Foundations: physics & knobology

The three workhorse probes

Frequency trades off resolution against penetration: higher frequency gives finer detail but shallow penetration; lower frequency reaches deep structures with less detail.

• Linear (~5–15 MHz, flat, rectangular image): superficial work — vascular/DVT, lung pleura, ocular, MSK, nerve blocks, soft tissue.
• Curvilinear / convex (~2–5 MHz, curved, fan image): deep abdomen — FAST, aorta, biliary, OB/pelvis.
• Phased array (~1–5 MHz, small footprint, sector image): fits between ribs — cardiac, subxiphoid, lung.

Specialty probes

Endocavitary (~5–9 MHz) for transvaginal/transrectal imaging; microconvex for neonatal and intercostal scanning.

B-mode and M-mode

B-mode (brightness) is the standard 2D grayscale image. M-mode plots one scan line over time, capturing motion precisely.

• B-mode: anatomy and most pathology.
• M-mode: lung sliding (seashore vs. barcode), cardiac wall motion, EPSS, fetal heart rate.

Doppler

Doppler detects motion/flow. Color Doppler overlays flow direction by convention BART — Blue Away, Red Toward the probe. Power Doppler is more sensitive to slow flow but shows no direction. Spectral (PW/CW) Doppler quantifies velocity.

The core controls

Optimize systematically rather than randomly twisting knobs.

• Depth: set so the target sits centered; trim excess depth to enlarge the region of interest.
• Gain: overall image brightness. Too high washes out; too low hides structures.
• Time-gain compensation (TGC): adjusts brightness at each depth to even out attenuation.
• Frequency: raise for resolution (shallow targets), lower for penetration (deep targets).
• Focus: place the focal zone at the depth of interest for the sharpest lateral resolution.
• Preset: select the correct exam preset (e.g., the low-output ocular preset for the eye).

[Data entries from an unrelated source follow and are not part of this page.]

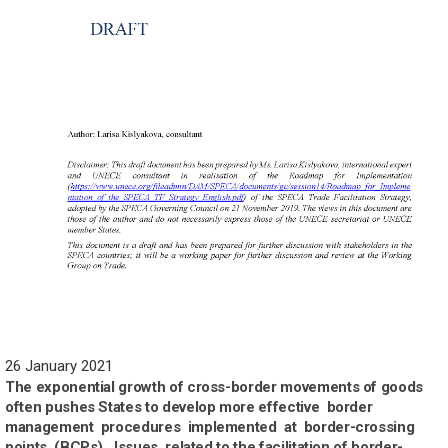
26 January 2021
The exponential growth of cross-border movements of goods
often pushes States to develop more effective border
management procedures implemented at border-crossing
points (BCPs). Issues related to the facilitation of border-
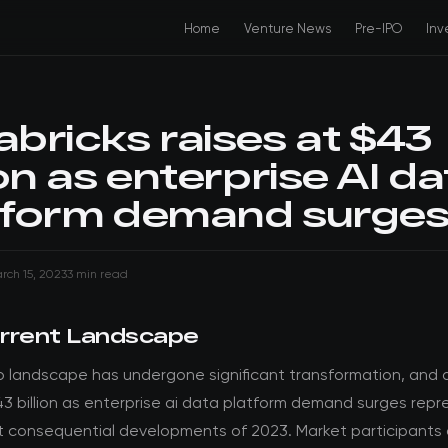
Home
Venture News
Pre-IPO
Inv
abricks raises at $43
ion as enterprise AI da
tform demand surge
rch 15, 2023
3 min read
rrent Landscape
o landscape has undergone significant transformation, and 
43 billion as enterprise ai data platform demand surges rep
t consequential developments of 2023. Market participants 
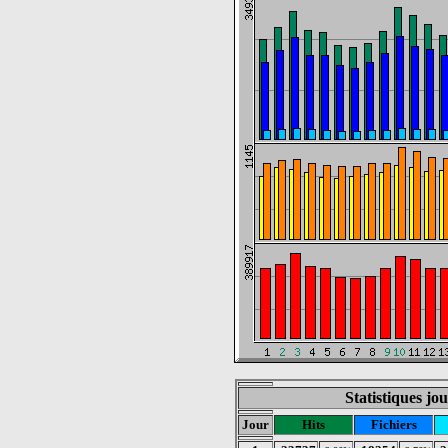
Statistiques jo
Jour
Hits
Fichiers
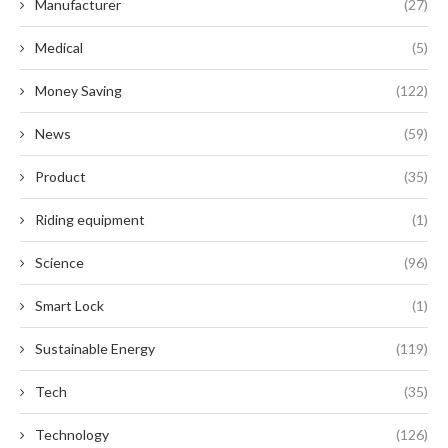
Manufacturer
(27)
Medical
(5)
Money Saving
(122)
News
(59)
Product
(35)
Riding equipment
(1)
Science
(96)
Smart Lock
(1)
Sustainable Energy
(119)
Tech
(35)
Technology
(126)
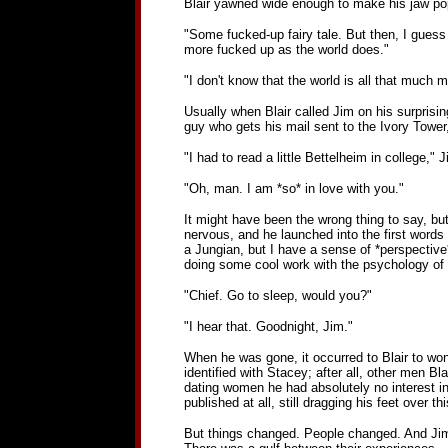
Blair yawned wide enough to make his jaw pop s
"Some fucked-up fairy tale. But then, I guess 
more fucked up as the world does."
"I don't know that the world is all that much 
Usually when Blair called Jim on his surprisin
guy who gets his mail sent to the Ivory Tower, 
"I had to read a little Bettelheim in college," J
"Oh, man. I am *so* in love with you."
It might have been the wrong thing to say, but
nervous, and he launched into the first words 
a Jungian, but I have a sense of *perspective
doing some cool work with the psychology of fo
"Chief. Go to sleep, would you?"
"I hear that. Goodnight, Jim."
When he was gone, it occurred to Blair to wond
identified with Stacey; after all, other men Bl
dating women he had absolutely no interest in
published at all, still dragging his feet over t
But things changed. People changed. And Jim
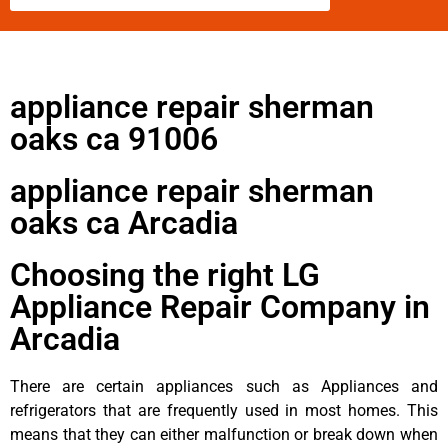
appliance repair sherman
oaks ca 91006
appliance repair sherman
oaks ca Arcadia
Choosing the right LG
Appliance Repair Company in
Arcadia
There are certain appliances such as Appliances and
refrigerators that are frequently used in most homes. This
means that they can either malfunction or break down when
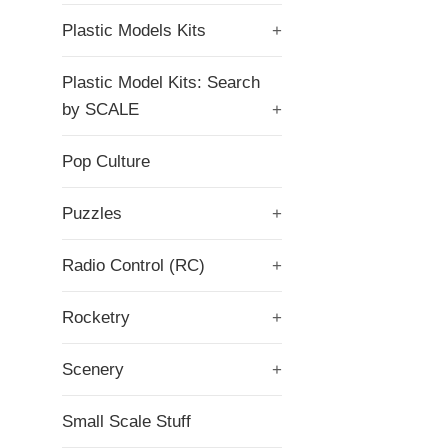
Plastic Models Kits
+
Plastic Model Kits: Search
by SCALE
+
Pop Culture
Puzzles
+
Radio Control (RC)
+
Rocketry
+
Scenery
+
Small Scale Stuff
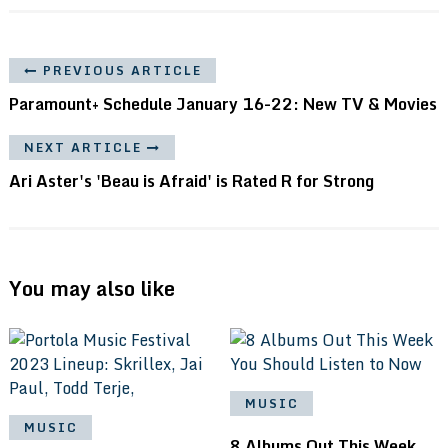
PREVIOUS ARTICLE
Paramount+ Schedule January 16-22: New TV & Movies
NEXT ARTICLE
Ari Aster's 'Beau is Afraid' is Rated R for Strong
You may also like
MUSIC
MUSIC
8 Albums Out This Week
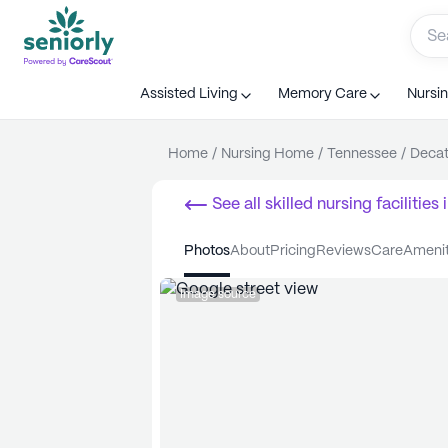
Assisted Living
Memory Care
Nursi
Home
/
Nursing Home
/
Tennessee
/
Decat
See all
skilled nursing facilities
i
photos
about
pricing
reviews
care
ameni
Image source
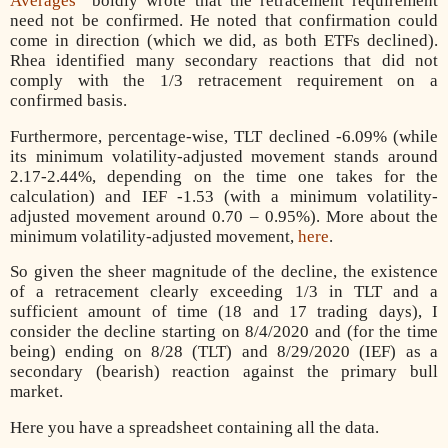
Averages
” boldly wrote that the retracement requirement
need not be confirmed. He noted that confirmation could
come in direction (which we did, as both ETFs declined).
Rhea identified many secondary reactions that did not
comply with the 1/3 retracement requirement on a
confirmed basis.
Furthermore, percentage-wise, TLT declined -6.09% (while
its minimum volatility-adjusted movement stands around
2.17-2.44%, depending on the time one takes for the
calculation) and IEF -1.53 (with a minimum volatility-
adjusted movement around 0.70 – 0.95%). More about the
minimum volatility-adjusted movement,
here
.
So given the sheer magnitude of the decline, the existence
of a retracement clearly exceeding 1/3 in TLT and a
sufficient amount of time (18 and 17 trading days), I
consider the decline starting on 8/4/2020 and (for the time
being) ending on 8/28 (TLT) and 8/29/2020 (IEF) as a
secondary (bearish) reaction against the primary bull
market.
Here you have a spreadsheet containing all the data.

Top of screen = nearest the probe

Every probe has an orientation marker that maps to an indicator on one side of the screen image.

• Radiology / abdominal convention: screen indicator on the LEFT — marker to the patient's right (transverse) or head (longitudinal).
• Cardiology convention: screen indicator on the RIGHT — the same anatomy appears mirrored.
• State which convention a page uses; this is the single most common source of confusion.

Know them — several are signs, not noise

Artifacts arise from assumptions in image formation. Recognizing them prevents errors and sometimes makes the diagnosis.

• Acoustic shadowing: dark band deep to stones/bone — helps confirm calculi.
• Posterior acoustic enhancement: brighter signal deep to fluid-filled structures (e.g., cysts, bladder).
• Reverberation: repeating parallel echoes (A-lines in lung).
• Mirror image: a duplicated structure across a strong reflector (e.g., diaphragm).
• Anisotropy: tendons/nerves falsely hypoechoic when the beam is off-perpendicular — fix with heel-toe angulation.
• Comet-tail / ring-down: short vertical echoes (B-lines are a ring-down variant).

How the image forms

A piezoelectric transducer emits sound pulses and listens for echoes returning from interfaces between tissues of different acoustic impedance. Echo timing gives depth; echo strength gives brightness.

• Resolution: axial (along the beam) improves with higher frequency; lateral improves with focusing.
• Attenuation increases with depth and frequency — the reason deep imaging uses low frequencies.

Safety (ALARA)

Use As Low As Reasonably Achievable output and time. Watch the thermal (TI) and mechanical (MI) indices, and use the dedicated low-output ocular preset when scanning the eye.